## What to work on
First find the line with "text [148, 1326, 1152, 1613]" in the entries below, then set down exactly every line through the line with "Rendered at 1241 by 1754 pixels.", that line included.

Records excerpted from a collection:
______

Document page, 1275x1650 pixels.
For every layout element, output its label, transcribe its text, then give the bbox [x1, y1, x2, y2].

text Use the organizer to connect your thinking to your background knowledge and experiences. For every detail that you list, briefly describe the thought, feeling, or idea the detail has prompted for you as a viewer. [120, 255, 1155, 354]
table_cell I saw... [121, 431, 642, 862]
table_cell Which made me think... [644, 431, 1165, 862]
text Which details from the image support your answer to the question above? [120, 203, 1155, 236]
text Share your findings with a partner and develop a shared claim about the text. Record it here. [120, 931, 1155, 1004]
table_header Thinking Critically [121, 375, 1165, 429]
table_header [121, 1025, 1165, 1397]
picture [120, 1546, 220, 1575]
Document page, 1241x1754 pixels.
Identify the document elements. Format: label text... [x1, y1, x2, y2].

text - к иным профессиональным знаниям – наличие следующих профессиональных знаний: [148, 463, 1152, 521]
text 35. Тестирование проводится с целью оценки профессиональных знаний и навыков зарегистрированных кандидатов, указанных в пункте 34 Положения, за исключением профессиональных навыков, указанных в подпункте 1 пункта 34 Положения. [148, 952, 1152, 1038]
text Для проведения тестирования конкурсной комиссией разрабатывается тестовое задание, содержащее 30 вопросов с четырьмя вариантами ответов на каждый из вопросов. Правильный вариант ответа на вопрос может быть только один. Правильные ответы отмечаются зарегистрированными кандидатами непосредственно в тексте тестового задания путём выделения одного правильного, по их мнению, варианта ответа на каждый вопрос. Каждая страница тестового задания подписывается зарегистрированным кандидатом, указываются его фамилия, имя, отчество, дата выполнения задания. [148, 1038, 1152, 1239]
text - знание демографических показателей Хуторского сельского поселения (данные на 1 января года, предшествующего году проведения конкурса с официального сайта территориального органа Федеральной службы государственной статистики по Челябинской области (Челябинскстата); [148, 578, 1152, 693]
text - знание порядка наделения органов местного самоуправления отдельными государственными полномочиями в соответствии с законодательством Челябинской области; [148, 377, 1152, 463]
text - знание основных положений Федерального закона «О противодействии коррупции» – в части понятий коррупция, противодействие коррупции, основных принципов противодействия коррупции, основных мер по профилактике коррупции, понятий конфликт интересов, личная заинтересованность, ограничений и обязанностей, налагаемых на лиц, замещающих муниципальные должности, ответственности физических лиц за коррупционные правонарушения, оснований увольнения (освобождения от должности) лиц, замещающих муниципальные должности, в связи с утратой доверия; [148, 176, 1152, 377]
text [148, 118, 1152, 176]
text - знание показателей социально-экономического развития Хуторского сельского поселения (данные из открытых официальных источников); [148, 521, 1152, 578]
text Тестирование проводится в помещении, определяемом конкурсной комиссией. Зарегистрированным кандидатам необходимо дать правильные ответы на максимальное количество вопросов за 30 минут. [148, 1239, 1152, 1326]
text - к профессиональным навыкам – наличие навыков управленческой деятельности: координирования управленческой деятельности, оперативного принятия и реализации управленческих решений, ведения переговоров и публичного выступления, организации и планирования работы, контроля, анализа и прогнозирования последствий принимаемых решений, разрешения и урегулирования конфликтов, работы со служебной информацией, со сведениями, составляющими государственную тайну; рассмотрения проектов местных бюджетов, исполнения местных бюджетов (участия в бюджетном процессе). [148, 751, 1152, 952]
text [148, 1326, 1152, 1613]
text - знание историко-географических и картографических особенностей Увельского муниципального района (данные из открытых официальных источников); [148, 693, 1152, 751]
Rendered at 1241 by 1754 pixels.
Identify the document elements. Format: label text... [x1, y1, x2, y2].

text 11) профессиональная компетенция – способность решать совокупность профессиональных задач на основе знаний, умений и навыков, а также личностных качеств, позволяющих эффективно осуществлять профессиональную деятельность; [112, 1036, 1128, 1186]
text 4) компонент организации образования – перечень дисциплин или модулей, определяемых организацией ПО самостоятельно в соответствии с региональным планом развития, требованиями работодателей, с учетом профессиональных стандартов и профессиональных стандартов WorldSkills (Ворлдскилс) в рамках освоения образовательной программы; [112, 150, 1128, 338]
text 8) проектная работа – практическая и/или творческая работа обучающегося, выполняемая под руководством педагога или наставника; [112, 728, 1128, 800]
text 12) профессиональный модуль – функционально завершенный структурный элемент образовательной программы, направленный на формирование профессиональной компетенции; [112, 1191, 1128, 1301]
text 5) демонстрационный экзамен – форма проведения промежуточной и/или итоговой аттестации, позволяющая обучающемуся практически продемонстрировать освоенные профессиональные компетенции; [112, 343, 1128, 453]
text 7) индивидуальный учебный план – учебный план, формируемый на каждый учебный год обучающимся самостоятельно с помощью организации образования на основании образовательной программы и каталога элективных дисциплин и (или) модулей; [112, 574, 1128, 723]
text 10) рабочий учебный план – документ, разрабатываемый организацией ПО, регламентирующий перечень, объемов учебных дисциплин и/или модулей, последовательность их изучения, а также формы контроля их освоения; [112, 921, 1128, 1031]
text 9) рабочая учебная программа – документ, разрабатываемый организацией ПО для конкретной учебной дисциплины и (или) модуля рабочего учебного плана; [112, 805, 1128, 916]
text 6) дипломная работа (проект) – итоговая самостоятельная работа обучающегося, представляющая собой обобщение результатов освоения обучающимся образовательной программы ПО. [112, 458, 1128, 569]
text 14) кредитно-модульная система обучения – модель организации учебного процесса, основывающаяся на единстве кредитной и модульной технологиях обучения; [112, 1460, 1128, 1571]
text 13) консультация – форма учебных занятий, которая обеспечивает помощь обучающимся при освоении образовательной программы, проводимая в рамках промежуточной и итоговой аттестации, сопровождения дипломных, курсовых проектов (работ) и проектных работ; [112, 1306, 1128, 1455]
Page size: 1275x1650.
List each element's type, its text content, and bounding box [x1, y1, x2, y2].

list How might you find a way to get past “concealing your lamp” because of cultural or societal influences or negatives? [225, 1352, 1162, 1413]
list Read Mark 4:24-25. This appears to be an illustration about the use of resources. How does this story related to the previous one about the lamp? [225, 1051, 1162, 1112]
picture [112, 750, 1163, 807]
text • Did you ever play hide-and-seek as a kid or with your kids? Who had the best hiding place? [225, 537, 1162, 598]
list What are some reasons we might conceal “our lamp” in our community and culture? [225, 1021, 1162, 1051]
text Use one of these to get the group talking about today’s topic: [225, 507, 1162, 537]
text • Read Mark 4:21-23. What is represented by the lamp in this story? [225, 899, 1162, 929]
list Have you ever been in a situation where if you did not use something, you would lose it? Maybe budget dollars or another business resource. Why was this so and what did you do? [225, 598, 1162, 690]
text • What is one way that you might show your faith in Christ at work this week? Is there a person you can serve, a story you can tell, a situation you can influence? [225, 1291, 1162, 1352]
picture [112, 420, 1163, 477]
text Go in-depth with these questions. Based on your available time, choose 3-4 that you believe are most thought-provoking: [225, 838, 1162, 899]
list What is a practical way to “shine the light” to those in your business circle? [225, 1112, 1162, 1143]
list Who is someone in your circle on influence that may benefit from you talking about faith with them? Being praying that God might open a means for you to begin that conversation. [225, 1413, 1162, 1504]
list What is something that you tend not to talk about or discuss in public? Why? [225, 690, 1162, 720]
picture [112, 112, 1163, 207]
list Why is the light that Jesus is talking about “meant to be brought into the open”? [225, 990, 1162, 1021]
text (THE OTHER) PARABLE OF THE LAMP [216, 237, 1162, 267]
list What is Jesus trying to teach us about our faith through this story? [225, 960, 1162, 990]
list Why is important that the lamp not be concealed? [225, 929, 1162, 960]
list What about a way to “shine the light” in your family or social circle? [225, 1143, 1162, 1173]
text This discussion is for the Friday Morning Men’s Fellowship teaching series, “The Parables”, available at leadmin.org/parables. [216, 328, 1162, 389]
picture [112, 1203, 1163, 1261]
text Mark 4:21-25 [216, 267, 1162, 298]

______

## Expected answer
text [148, 1326, 1152, 1613]
text - знание историко-географических и картографических особенностей Увельского муниципального района (данные из открытых официальных источников); [148, 693, 1152, 751]
Rendered at 1241 by 1754 pixels.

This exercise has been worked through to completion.